May 15, 2009 at 11:35 am
I went to this estate somewhere in Parkie the other day and saw this notice at the gate that said
“No Taxis allowed beyond this point. AND NOT JIMCAB”
May 15, 2009 at 11:38 am
I mean “NO JIMCAB”
May 20, 2009 at 8:39 am
i gather you’ve had several Mr.Bean moments only in your case instead of that kablue car its a duet.
May 20, 2009 at 8:44 am
n by the way that car looks like a mende. then there’s this other one which i’m sure the maker was looking at the blue prints upside down or something coz kuna vile. the rear wind screen has been chongwad inward then the butt tokeas there like its looking where to jopox itself. thats the best way i can describe it. and the sad fact is that there’s more than one in existence. makes me angry everytime i see it
July 20, 2009 at 5:32 pm
Hi There:
I will be visiting Nairobi in August. I was planning to rent a car and get myself around but your blog scared me silly. Is driving that bad in the city? Would a visitor not be able to cope?

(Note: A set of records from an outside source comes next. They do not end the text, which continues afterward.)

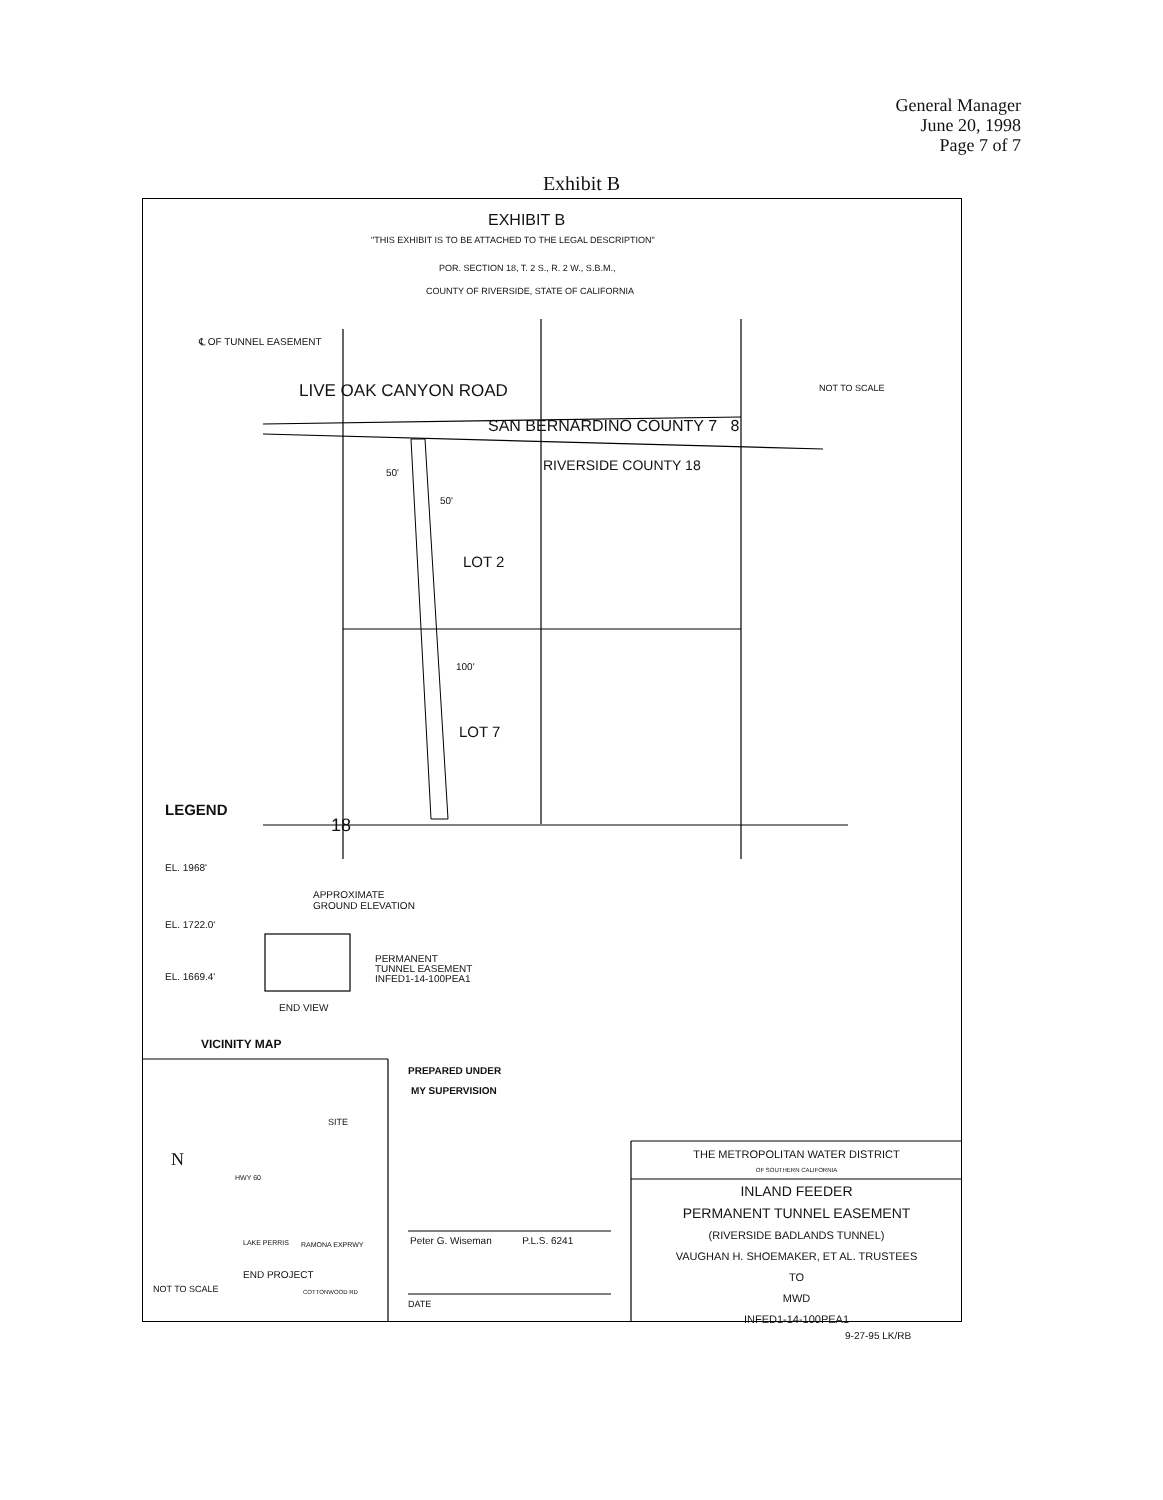General Manager
June 20, 1998
Page 7 of 7
Exhibit B
EXHIBIT B
"THIS EXHIBIT IS TO BE ATTACHED TO THE LEGAL DESCRIPTION"
POR. SECTION 18, T. 2 S., R. 2 W., S.B.M.,
COUNTY OF RIVERSIDE, STATE OF CALIFORNIA
℄ OF TUNNEL EASEMENT
LIVE OAK CANYON ROAD NOT TO SCALE
SAN BERNARDINO COUNTY 7 8
RIVERSIDE COUNTY 18
50'
50'
LOT 2
100'
LOT 7
LEGEND
18
EL. 1968'
APPROXIMATE
GROUND ELEVATION
EL. 1722.0'
EL. 1669.4'
PERMANENT
TUNNEL EASEMENT
INFED1-14-100PEA1
END VIEW
VICINITY MAP
PREPARED UNDER
MY SUPERVISION
SITE
N
HWY 60
LAKE PERRIS RAMONA EXPRWY
END PROJECT
NOT TO SCALE COTTONWOOD RD
Peter G. Wiseman P.L.S. 6241
DATE
THE METROPOLITAN WATER DISTRICT
OF SOUTHERN CALIFORNIA
INLAND FEEDER
PERMANENT TUNNEL EASEMENT
(RIVERSIDE BADLANDS TUNNEL)
VAUGHAN H. SHOEMAKER, ET AL. TRUSTEES
TO
MWD
INFED1-14-100PEA1
9-27-95 LK/RB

Someone let me know at ikawukimukasa@national.anglican.ca
before I find myself stranted on the streets of Nairobi. Am I better off taking a cab?
July 21, 2009 at 1:40 pm
Let nobody speak small of the Duet thing. It looks innocent and i think that is why some fellows think its less of a car. This is a car that showcases all the genius at TOYOTA. It Looks small on the outside but truly spacious inside.It has a small engine that churns out lots of power in a very efficient way.As for the shape, this is the most efficient aerodynamic shape that you can get away with for a car of its size. How about the handling,it so superb you will wonder why anyone would want to buy anything else.This car is a truly japanese car with the Toyota spirit at its best. It may be cheap but that does not mean that it has less worth. For anyone who understands cars, this is a truly accomplished car. If you ever wondered why its bullied on the roads, its because everyone wonders why they couldn’t think so smart.Talking small of this car is just popular opinion that has no basis from people who know nothing about cars beyond driving.I was going to buy a Voxy but this wonderful car wont let me go.